Из Гусенова доходит глухой рык. Узнаю низкую октаву танковых моторов. Чьи же это танки? Снова обегаю взором местность. Никого! Еще и еще всматриваюсь. В поле высится матерая одинокая ель, ее отягощенные снегом лапы мало-мало не достают земли. Под этой елкой, как цыплята под наседкой, тесно сбились, лежат мои бойцы.
Сердце мгновенно вскипает, жаркая волна ударяет в голову. А, подлые души! Вы решились обмануть комбата! Вам доверили судьбу батальона, а вы спрятались, трусы! Кричу, напрягаю голос:
— Встать! Исполнять приказ! Вперед!
Нет, они меня не слышат, никто не шевелится. Выхватываю винтовку у стоящего поблизости красноармейца и, не целясь, стреляю несколько раз туда, где запряталась разведка. Пусть просвистят хлыстики пуль, подхлестнут оробевших.

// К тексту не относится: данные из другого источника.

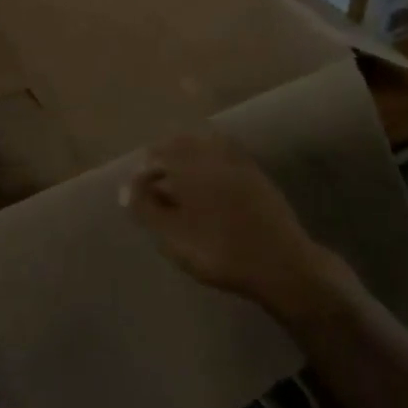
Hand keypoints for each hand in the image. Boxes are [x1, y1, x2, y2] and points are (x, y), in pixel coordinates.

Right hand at [124, 131, 333, 315]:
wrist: (281, 263)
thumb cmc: (219, 251)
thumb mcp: (173, 236)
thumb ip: (146, 209)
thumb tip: (126, 188)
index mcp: (189, 164)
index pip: (156, 155)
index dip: (142, 173)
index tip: (136, 194)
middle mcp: (212, 153)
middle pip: (180, 145)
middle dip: (164, 160)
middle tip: (155, 188)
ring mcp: (238, 161)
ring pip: (203, 147)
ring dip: (186, 159)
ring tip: (179, 187)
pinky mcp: (256, 173)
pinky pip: (226, 156)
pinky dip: (210, 163)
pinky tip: (209, 187)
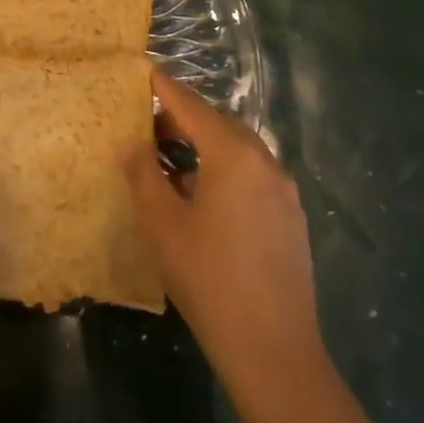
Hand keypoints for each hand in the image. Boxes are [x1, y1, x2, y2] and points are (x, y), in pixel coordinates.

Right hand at [122, 68, 326, 397]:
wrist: (274, 352)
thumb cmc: (208, 279)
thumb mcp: (162, 224)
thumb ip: (143, 174)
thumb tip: (132, 143)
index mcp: (233, 155)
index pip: (192, 107)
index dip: (166, 88)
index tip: (146, 70)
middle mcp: (264, 163)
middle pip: (219, 123)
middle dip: (185, 115)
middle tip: (150, 119)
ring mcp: (283, 192)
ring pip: (239, 149)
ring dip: (206, 143)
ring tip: (172, 155)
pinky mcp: (291, 218)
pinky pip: (253, 174)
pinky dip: (225, 167)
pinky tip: (204, 193)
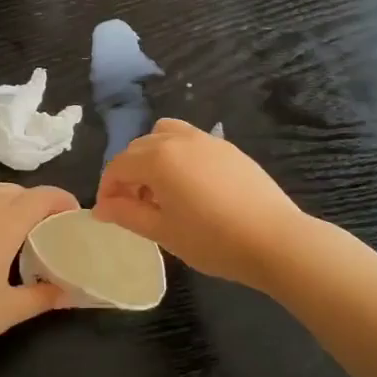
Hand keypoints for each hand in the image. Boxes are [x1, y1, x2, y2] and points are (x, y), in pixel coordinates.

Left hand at [0, 183, 77, 370]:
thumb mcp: (9, 311)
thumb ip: (43, 296)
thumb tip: (67, 292)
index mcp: (2, 223)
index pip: (41, 196)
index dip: (62, 200)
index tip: (75, 217)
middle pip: (15, 190)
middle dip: (37, 201)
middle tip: (50, 228)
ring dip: (11, 205)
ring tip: (20, 236)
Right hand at [94, 119, 308, 288]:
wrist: (274, 239)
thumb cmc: (212, 240)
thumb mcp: (163, 232)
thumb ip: (127, 214)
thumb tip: (101, 207)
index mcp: (157, 158)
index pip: (118, 166)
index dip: (107, 189)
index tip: (109, 213)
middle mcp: (178, 140)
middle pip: (139, 147)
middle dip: (129, 174)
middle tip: (134, 207)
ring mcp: (207, 140)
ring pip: (165, 135)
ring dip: (153, 157)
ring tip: (162, 191)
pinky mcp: (229, 148)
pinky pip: (191, 142)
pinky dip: (178, 156)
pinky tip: (192, 188)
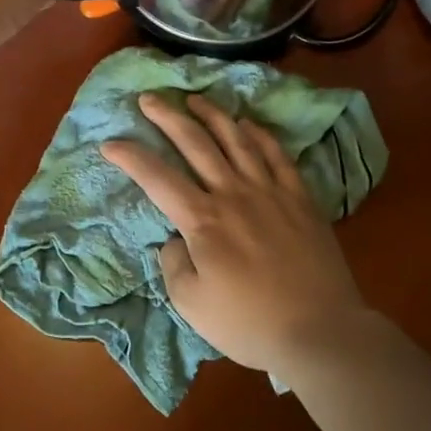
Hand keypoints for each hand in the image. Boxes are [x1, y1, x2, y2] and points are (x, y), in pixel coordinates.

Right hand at [100, 92, 370, 376]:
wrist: (320, 332)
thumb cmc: (250, 323)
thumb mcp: (192, 306)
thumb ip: (173, 265)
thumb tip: (174, 239)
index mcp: (203, 219)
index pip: (157, 177)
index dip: (130, 157)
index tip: (109, 143)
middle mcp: (232, 192)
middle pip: (195, 142)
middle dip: (167, 116)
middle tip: (149, 98)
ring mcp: (269, 189)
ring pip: (236, 138)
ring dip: (211, 114)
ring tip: (194, 99)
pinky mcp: (299, 196)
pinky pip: (276, 154)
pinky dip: (259, 133)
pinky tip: (247, 124)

Разведчики оглядываются на мои выстрелы. Посылаю еще пули. Грозно трясу кулаком. Из-под елки выбегает Джильбаев, взмахом руки зовет за собой остальных. Хочется крикнуть: «Молодец!» Любовь, такая же острая, как гнев, врывается в немилосердное сердце. Все пятеро, развернувшись короткой цепочкой, шагают к деревне. Муратову не терпится — обогнал товарищей, проворно гребут снег его привыкшие к скорой ходьбе ноги.

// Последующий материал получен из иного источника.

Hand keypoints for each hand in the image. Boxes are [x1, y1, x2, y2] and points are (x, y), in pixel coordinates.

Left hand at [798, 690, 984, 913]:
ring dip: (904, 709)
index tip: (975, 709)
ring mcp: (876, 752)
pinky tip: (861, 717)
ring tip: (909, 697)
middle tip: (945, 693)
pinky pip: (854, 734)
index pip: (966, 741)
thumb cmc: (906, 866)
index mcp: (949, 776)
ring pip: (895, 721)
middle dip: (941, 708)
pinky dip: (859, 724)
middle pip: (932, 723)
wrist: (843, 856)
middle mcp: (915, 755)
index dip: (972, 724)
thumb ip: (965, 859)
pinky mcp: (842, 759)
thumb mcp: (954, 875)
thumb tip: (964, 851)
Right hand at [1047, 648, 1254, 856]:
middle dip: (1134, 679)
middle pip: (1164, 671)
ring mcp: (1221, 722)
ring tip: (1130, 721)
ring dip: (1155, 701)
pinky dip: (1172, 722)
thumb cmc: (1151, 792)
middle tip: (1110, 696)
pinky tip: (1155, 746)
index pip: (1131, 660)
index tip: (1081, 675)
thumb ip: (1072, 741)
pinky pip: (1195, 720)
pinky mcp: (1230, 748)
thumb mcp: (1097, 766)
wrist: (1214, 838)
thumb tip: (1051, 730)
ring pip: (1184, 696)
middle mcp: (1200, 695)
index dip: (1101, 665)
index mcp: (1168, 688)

Объятая пожарами деревня откликается, стучат автоматы немцев. Ясно: там противник. Бойцы кидаются наземь, отползают, отходят перебежками. Немцы не пытаются их захватить, пренебрегают этой малой группой. Огонь вскоре прекращается.

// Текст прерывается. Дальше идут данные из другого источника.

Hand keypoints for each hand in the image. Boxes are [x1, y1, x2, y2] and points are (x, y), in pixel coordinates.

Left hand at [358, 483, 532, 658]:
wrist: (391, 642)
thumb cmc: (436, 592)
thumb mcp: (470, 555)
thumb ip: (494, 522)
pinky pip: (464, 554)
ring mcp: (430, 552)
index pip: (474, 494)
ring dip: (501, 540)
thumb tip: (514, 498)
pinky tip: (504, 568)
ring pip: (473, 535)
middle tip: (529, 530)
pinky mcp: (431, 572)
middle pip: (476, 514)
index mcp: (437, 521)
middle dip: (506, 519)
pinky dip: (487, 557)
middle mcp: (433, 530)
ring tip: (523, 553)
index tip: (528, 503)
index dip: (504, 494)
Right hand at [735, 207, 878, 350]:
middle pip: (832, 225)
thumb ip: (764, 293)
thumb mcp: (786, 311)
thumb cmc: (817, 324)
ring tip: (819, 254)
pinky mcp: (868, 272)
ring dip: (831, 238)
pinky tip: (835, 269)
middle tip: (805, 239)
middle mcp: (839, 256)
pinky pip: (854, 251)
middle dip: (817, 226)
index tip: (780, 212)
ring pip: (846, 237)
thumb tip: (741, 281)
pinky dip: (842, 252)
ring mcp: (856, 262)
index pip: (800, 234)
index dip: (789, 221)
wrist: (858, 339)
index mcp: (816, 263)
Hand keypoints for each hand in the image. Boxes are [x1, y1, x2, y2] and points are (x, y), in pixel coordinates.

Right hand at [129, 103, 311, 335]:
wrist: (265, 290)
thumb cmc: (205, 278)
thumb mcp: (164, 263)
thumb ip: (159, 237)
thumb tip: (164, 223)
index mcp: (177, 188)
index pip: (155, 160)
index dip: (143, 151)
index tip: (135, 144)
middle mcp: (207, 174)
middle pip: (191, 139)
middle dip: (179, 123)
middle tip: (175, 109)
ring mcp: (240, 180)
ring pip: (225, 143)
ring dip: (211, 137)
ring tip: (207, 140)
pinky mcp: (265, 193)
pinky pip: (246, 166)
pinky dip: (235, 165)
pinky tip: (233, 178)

На опушке Джильбаев, запинаясь, виновато на меня посматривая, докладывает об исходе разведки.
— Хорошо! — говорю я. — Будешь и дальше командовать отделением.
Мы опять выстроились, углубились в лес, пошли на восток. Где-то там, на новом рубеже, обороняется, дерется дивизия, теснимая к Москве.
Вновь глушитель-лес смягчал урчание канонады. Она как бы уже не нарушала лесную тишину. Небо над деревьями светлело — до вечера еще не близко, — а тут, под елями, стлался легкий сумрак.
Я опять шагал головным бойцом. Опять мы проламывали прямую. Она вывела на заброшенную, укрытую снегом, без единого следа дорогу. По этой тропе я повел колонну. И вдруг…
Из-за какого-то дерева появилась рослая девушка в военной одежде. Под ободком серой бобриковой шапки со звездой виднелось крыло гладко зачесанных темно-русых волос. На боку — фельдшерская сумка. Варя Заовражина! Встреча, наверное, была одинаково неожиданной для нас обоих. Внезапность не только в бою шутит свои шутки. Варя рванулась вперед и, не успел я моргнуть глазом, с силой обхватила руками мою шею, спрятала лицо в жесткий ворс моей шинели. И тотчас опомнилась, отпрянула, залилась краской, поднесла, отдавая честь, руку к виску, но ничего не смогла выговорить. Я тоже молчал, пораженный этой встречей.
Следом за Варей приблизился еще один военный — тоже с брезентовой, меченной красным крестом сумкой. На длинном грушевидном носу были укреплены стекла пенсне. Беленков! Бывший врач батальона, бывший капитан медицинской службы, разжалованный за трусость. За его плечом винтовка рядового санитара. Он тоже козырнул. Я ответил этим же воинским приветствием. Но слова на язык не приходили. В душе билась радость. Наши! Первые советские люди, встреченные в сегодняшнем походе! Подошел Толстунов.
— А, Варя?! Откуда свалилась?
Затем он поздоровался и с Беленковым.
— Ну, Варя, докладывай. Краснеть хватит, — продолжал Толстунов.
Черт возьми, все он примечал. Варя опять вспыхнула, не смогла заговорить.
— Нас послали за вами, — сказал Беленков. — Послали искать. Дошли сведения, что от батальона осталось лишь несколько бойцов, а комбат лежит в лесу тяжелораненый.